Work item:
Could you present the data below as a numbered list, one line per item and blank lines skipped? Leave out the pictures.

··· Available records ···

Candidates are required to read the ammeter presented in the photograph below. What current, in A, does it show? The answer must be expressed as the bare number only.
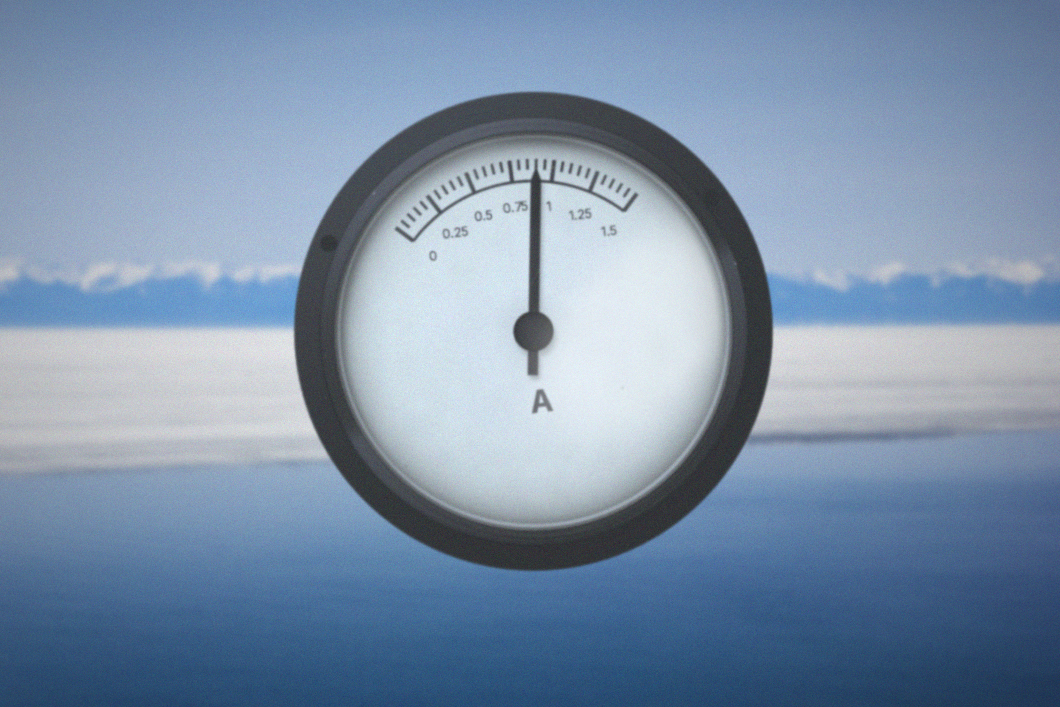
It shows 0.9
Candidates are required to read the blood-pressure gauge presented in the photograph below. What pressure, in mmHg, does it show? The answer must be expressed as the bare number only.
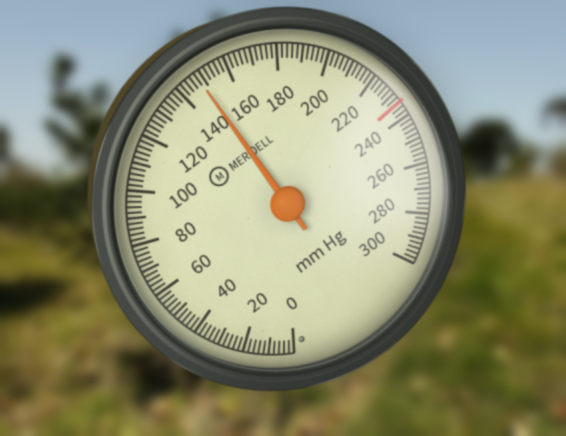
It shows 148
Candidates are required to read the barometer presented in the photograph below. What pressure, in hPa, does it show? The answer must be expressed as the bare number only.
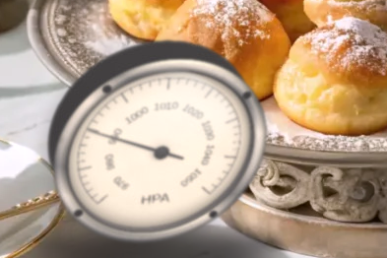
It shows 990
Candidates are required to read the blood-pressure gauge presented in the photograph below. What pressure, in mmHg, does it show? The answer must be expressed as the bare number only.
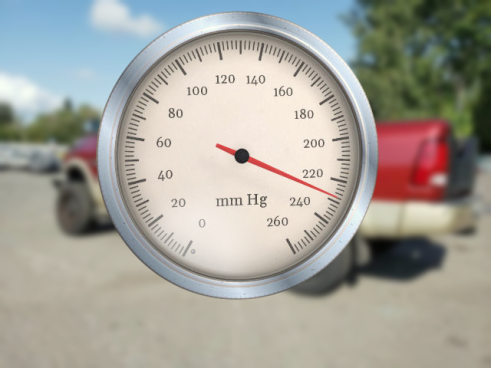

···

Problem solution:
1. Candidates are required to read the ammeter presented in the photograph below. What current, in A, does it show? The answer must be expressed as the bare number only.
2. It shows 0.9
3. Candidates are required to read the blood-pressure gauge presented in the photograph below. What pressure, in mmHg, does it show? The answer must be expressed as the bare number only.
4. It shows 148
5. Candidates are required to read the barometer presented in the photograph below. What pressure, in hPa, does it show? The answer must be expressed as the bare number only.
6. It shows 990
7. Candidates are required to read the blood-pressure gauge presented in the photograph below. What pressure, in mmHg, does it show? The answer must be expressed as the bare number only.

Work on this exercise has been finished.